Wydawać by się mogło, że dzięki agresywnej polityce zagranicznej Władimira Putina, prezydent Białorusi utracił swój ugruntowany status „ostatniego dyktatora Europy” – uważa rosyjski satyryk Wiktor Szenderowicz.
„Łukaszence się bardzo poszczęściło z Putinem w ostatnim roku, ponieważ wcześniej był ostatnim tyranem Europy, i to był niemal jego oficjalny tytuł. Ale po Donbasie się wzmocnił, a mówią, że nawet niedawno zapytał: „Kto jest ostatnim dyktatorem? Ja ostatnim?”. Gdyby Łukaszenka miał broń jądrową, nazywałby się Putin, i świat traktowałby go poważniej, ale na szczęście nie ma atomu, więc lata swoim „złotym helikopterem” ze Szkłowa do Brześcia, nie powodując większych szkód naszej planecie.
Ale sam model dyktatury na Białorusi jest taki sam jak wszędzie.

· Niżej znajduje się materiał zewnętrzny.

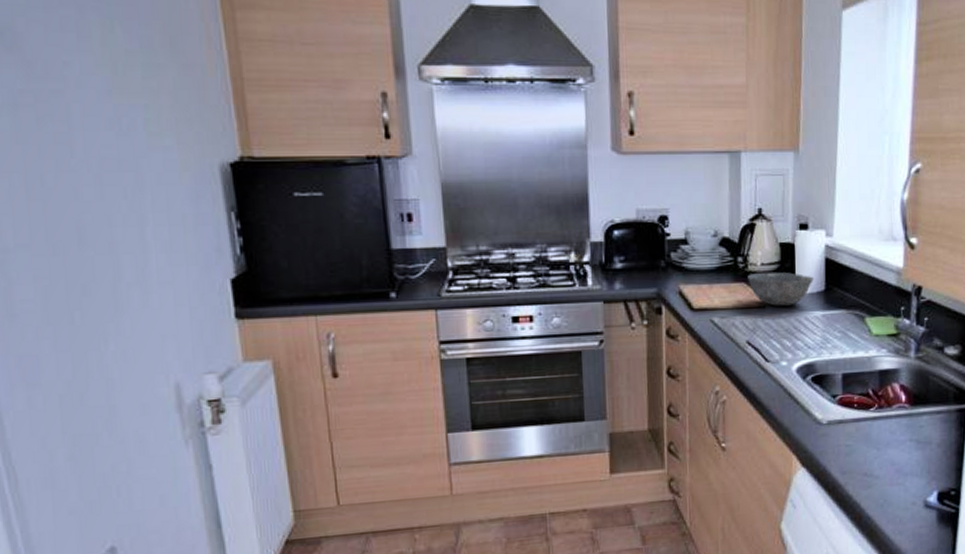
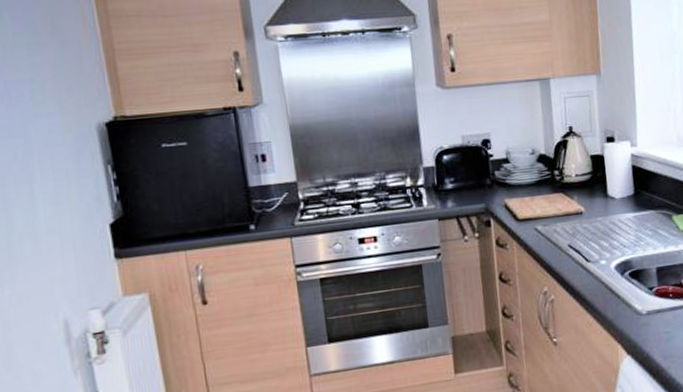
bowl: present [747,272,814,306] -> none [564,181,623,212]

Tylko dzisiaj Łukaszence się trochę bardziej powiodło – Europa i świat nie mają czasu się nim zajmować” – powiedział Szenderowicz, podczas prezentacji 18 maja w Warszawie książki pt. „Rosja: Jak o niej mówić?”.
Szenderowicz mówił też o „białoruskiej odwilży”:
– Aleksander Łukaszenka nadal bardzo umiejętnie się targuje: bierze zakładników – potem ich wypuszcza… Ta sama bandycka technika jak u Putina, tyle że na Białorusi. Putin przekroczył granice w sensie dosłownym, a Łukaszenka działa wewnątrz kraju. Jest to stara technologia wykorzystywana 70 lat przez koreańskich przywódców, to samo robią Kubańczycy, Wenezuela, i tak dalej … Ale nie nazywajcie tego „odwilżą”.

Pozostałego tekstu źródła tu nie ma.